The strongest performing companies aren’t just building technical talent. They’re building a common language across the business so teams can collaborate with AI, and with each other, more effectively.
The Wake-Up Call: Skills Gaps Are Widening
AI is evolving faster than most companies can keep up. Many leaders underestimated how quickly generative AI would go from novelty to necessity. Now, they’re seeing the gaps in real time.
The real risk isn’t that jobs will disappear. It’s that people without AI fluency will be left behind by those who have it. That shift is already happening inside organizations, not just across them.
Corporate AI Training Is the Smartest Move You Can Make
Hiring AI experts is costly and competitive. Upskilling your existing workforce is faster, more scalable, and builds stronger alignment across teams.
That’s why companies are shifting toward internal AI training focused on applied fluency, teaching people how to use AI tools in real roles, not just in theory. This improves adoption, boosts productivity, and sparks innovation.
The Kendall Project helps organizations do exactly that. We train teams on AI literacy and apply the Kendall Framework to connect role-specific context with practical AI use. This gives employees the confidence to use AI tools effectively within their day-to-day workflows.
When people feel confident with AI, they use it not just more often, but more intelligently. That’s where transformation begins.
AI Fluency Drives Digital Transformation ROI
You can’t transform your business with tech alone. You need people who understand how to apply it in context.
This is where many transformation efforts stall. Companies invest in AI platforms, but fail to train the people using them. As a result, automation sits idle, insights get ignored, and returns fall short.
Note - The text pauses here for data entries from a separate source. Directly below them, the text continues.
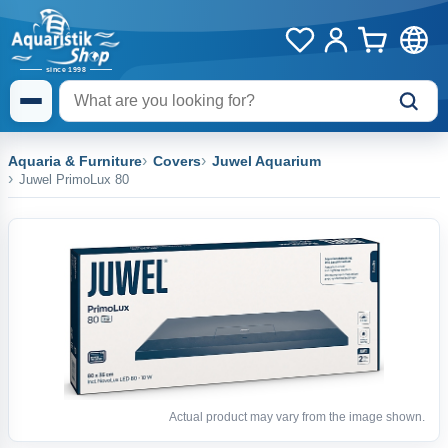
Aquaria & Furniture
Covers
Juwel Aquarium
Juwel PrimoLux 80
Actual product may vary from the image shown.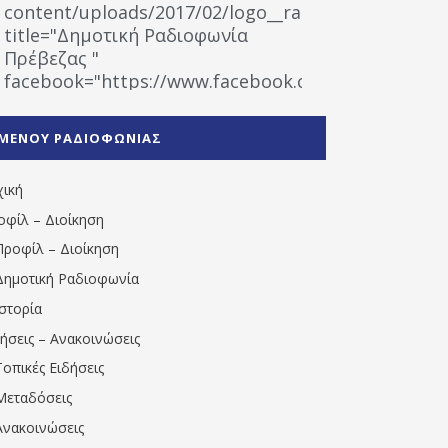
content/uploads/2017/02/logo__radiofonias.jpg"
title="Δημοτική Ραδιοφωνία
Πρέβεζας "
facebook="https://www.facebook.com/%CE%9
%CE%A1%CE%B1%CE%B4%CE%B9%CE%BF%CF%86
%CE%A0%CF%81%CE%AD%CE%B2%CE%B5%CE%B6%
ΜΕΝΟΥ ΡΑΔΙΟΦΩΝΙΑΣ
1531194763766854/" artist="" ]
χική
οφίλ – Διοίκηση
Προφίλ – Διοίκηση
Δημοτική Ραδιοφωνία
Ιστορία
δήσεις – Ανακοινώσεις
Τοπικές Ειδήσεις
Μεταδόσεις
Ανακοινώσεις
As Brendan McSheffery, Managing Partner of the Kendall Project says “AI is a team sport AI , success comes when the whole organization is trained, aligned, and ready to execute.”
Final Thought: Don’t Just Adopt AI, Prepare for It
AI is not just a tool, it's a shift in how work gets done. Preparing for that shift means training your people to use it wisely.
Companies that act now will innovate faster, retain top talent, and stay ahead of their competition. Companies that delay will face deeper skill gaps, slower progress, and growing risk.